# Automatic differentiation

## Idea

Given a function defined by a section of computer code, automatic differentiation produces a piece of computer code which, except for certain extreme cases, computes its derivative function. This page accumulates some notes of it.

## Details

### Forward rules

Extended number system based rules for forward automatic differentiation (here a prime denotes derivative with respect to some basic variable – let’s call this $x$ – and $u$ denotes some general expression):

(1)$variable \quad x \quad gives \quad \langle x, 1 \rangle$
(2)$variable \quad u \ne x \quad gives \quad \langle u, 0 \rangle$
(3)$constant \quad c \quad gives \quad \langle c, 0 \rangle$
(4)$\langle u,u'\rangle +\langle v,v'\rangle = \langle u+v, u'+v' \rangle$
(5)$\langle u,u'\rangle -\langle v,v'\rangle = \langle u-v, u'-v' \rangle$
(6)$\langle u,u'\rangle *\langle v,v'\rangle = \langle u v, u' v+u v' \rangle$
(7)$\langle u,u'\rangle /\langle v,v'\rangle = \left\langle \frac{u}{v}, \frac{u' v-u v'}{v^2} \right\rangle \quad ( v\ne 0)$
(8)$\sin\langle u,u'\rangle = \langle \sin(u) , u' \cos(u) \rangle$
(9)$\cos\langle u,u'\rangle = \langle \cos(u) , -u' \sin(u) \rangle$
(10)$\exp\langle u,u'\rangle = \langle \exp u , u' \exp u \rangle$
(11)$\log\langle u,u'\rangle = \langle \log(u) , u'/u \rangle \quad (u \gt 0)$
(12)$\langle u,u'\rangle^k = \langle u^k , k u^{k-1} u' \rangle \quad (u \ne 0)$
(13)$\left| \langle u,u'\rangle \right| = \langle \left| u \right|, u' \sign u \rangle \quad (u \ne 0)$

For a two argument function

(14)$g(\langle u,u' \rangle , \langle v,v' \rangle ) = \langle g(u,v) , g^{(1)}(u,v) u' + g^{(2)}(u,v) v' \rangle$

where $g^{(1)}$ and $g^{(2)}$ are the derivatives of $g$ with respect to its first and second arguments, respectively.

## Reverse formulation

Suppose we have a sequence of assignments of the form

(15)$x_i\mathrel{=}f_i( inputs )$

If each “variable” is only assigned to once (so-called SSA form) then the distinction between assignment and mathematical equality disappears. In order to clarify the equations, we use the convention that the final value $x_n$ is denoted by $r$. The goal is to compute the derivative of $r$ with respect to some variable $x_i$. The basic rule can be expressed as

(16)$\frac{d r}{d x_i}\mathrel{=}\sum_{ins \quad j \quad with\quad i} \frac{d r}{d x_j} \frac{\partial f_j}{\partial x_i}$

This is basically the chain rule for a scalar function of vector valued inputs, without any geometric underpinning and discarding terms known to be zero.

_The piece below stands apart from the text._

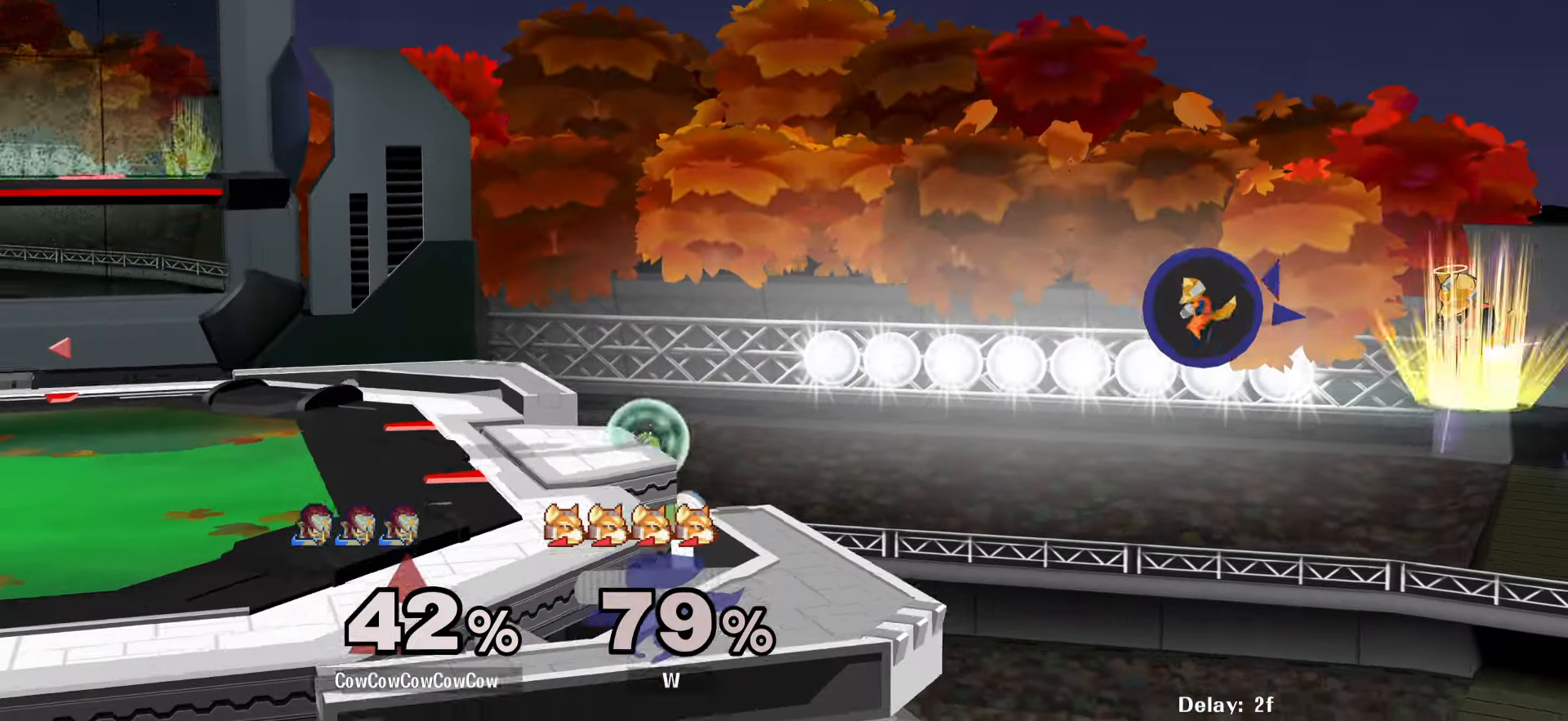
{"buttons": [], "events": [[17, "DPAD_DOWN", "down"], [50, "Y", "down"], [200, "Y", "up"], [250, "DPAD_DOWN", "up"]]}
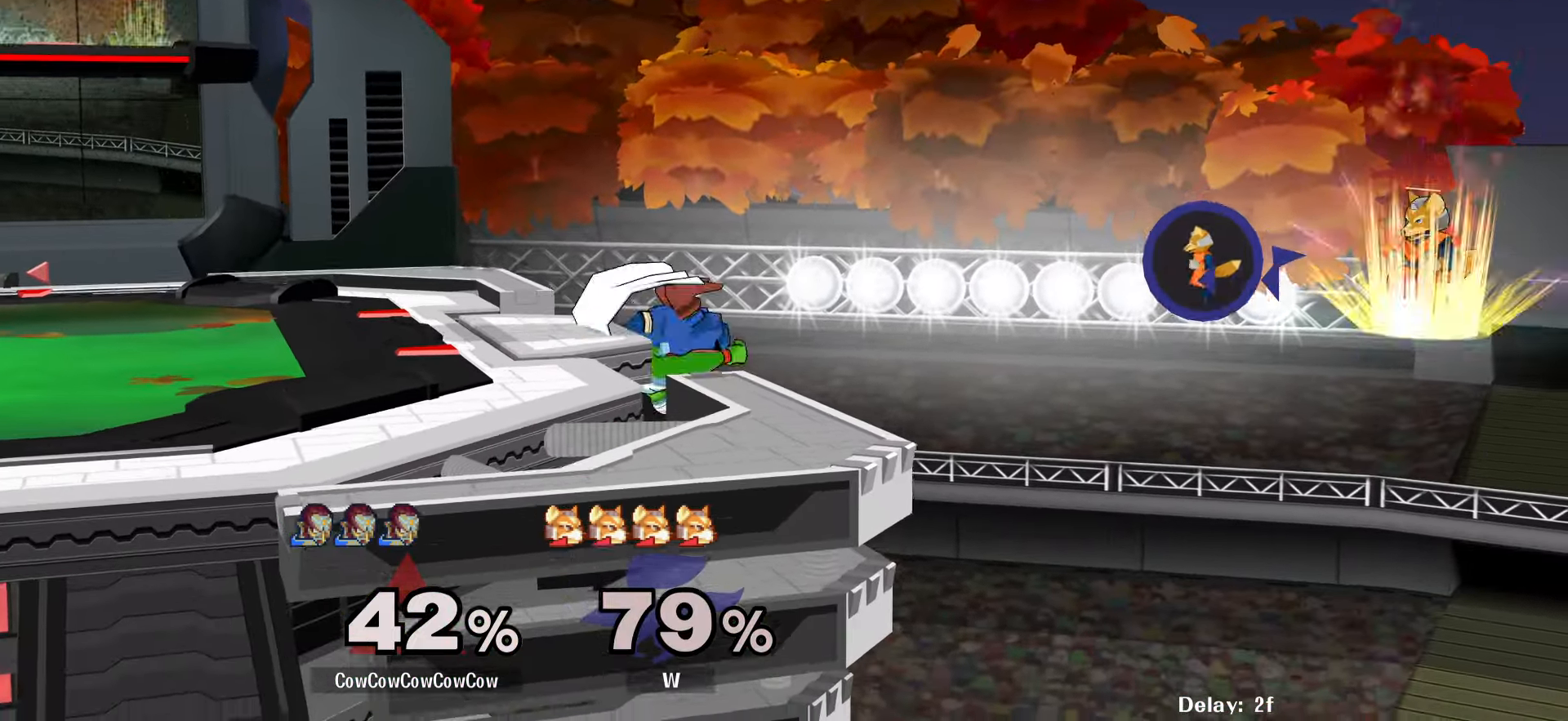
{"buttons": ["L1"], "events": [[500, "L1", "down"]]}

Unfortunately this form is awkward to sue in practice, so an alternative formulation involving accumulating values is given here.

Warning: these are independently derived and may need correcting: Denote $d r/d x_i$ by $r_{(i)}$.

(17)\begin{aligned} x_i &= x_j + x_k \quad gives\\ r_{(j)} &{\mathrel{+=}} r_{(i)}\\ r_{(k)} &{\mathrel{+=}} r_{(i)} \end{aligned}

Subtraction:

(18)\begin{aligned} x_i &= x_j - x_k \quad gives\\ r_{(j)} &{\mathrel{+=}} r_{(i)}\\ r_{(k)} &{\mathrel{+=}} - r_{(i)} \end{aligned}

Mulitplication:

(19)\begin{aligned} x_i &= x_j \times x_k \quad gives\\ r_{(j)} &{\mathrel{+=}} r_{(i)} \times x_k\\ r_{(k)} &{\mathrel{+=}} r_{(i)} \times x_j \end{aligned}

Division:

(20)\begin{aligned} x_i &= x_j / x_k \quad gives\\ r_{(j)} &{\mathrel{+=}} r_{(i)} / x_k\\ r_{(k)} &{\mathrel{+=}} - r_{(i)} x_j / (x_k^2)\\ &{ie}\quad - r_{(i)} x_i / x_k \end{aligned}

Power:

(21)\begin{aligned} x_i &= x_j ^ {x_k} \quad gives\\ r_{(j)} &{\mathrel{+=}} r_{(i)} x_k x_j ^ {x_k-1}\\ r_{(k)} &{\mathrel{+=}} r_{(i)} x_j ^ {x_k} \log x_j\\ &{ie} \quad r_{(i)} x_i \log x_j \end{aligned}

Exponential:

(22)\begin{aligned} x_i &= \exp x_j \quad gives\\ r_{(j)} &{\mathrel{+=}} r_{(i)} x_i \end{aligned}

Logarithm:

(23)\begin{aligned} x_i &= \log {x_j} \quad gives\\ r_{(j)} &{\mathrel{+=}} r_{(i)} / x_j \end{aligned}

Sin:

(24)\begin{aligned} x_i &= \sin {x_j} \quad gives\\ r_{(j)} &{\mathrel{+=}} r_{(i)} \cos {x_j} \end{aligned}

Cosine:

(25)\begin{aligned} x_i &= \cos {x_j} \quad gives\\ r_{(j)} &{\mathrel{+=}} - r_{(i)} \sin {x_j} \end{aligned}

Absolute value:

(26)\begin{aligned} x_i &= |{x_j}| \quad gives\\ r_{(j)} &{\mathrel{+=}} r_{(i)} \sign {x_j} \end{aligned}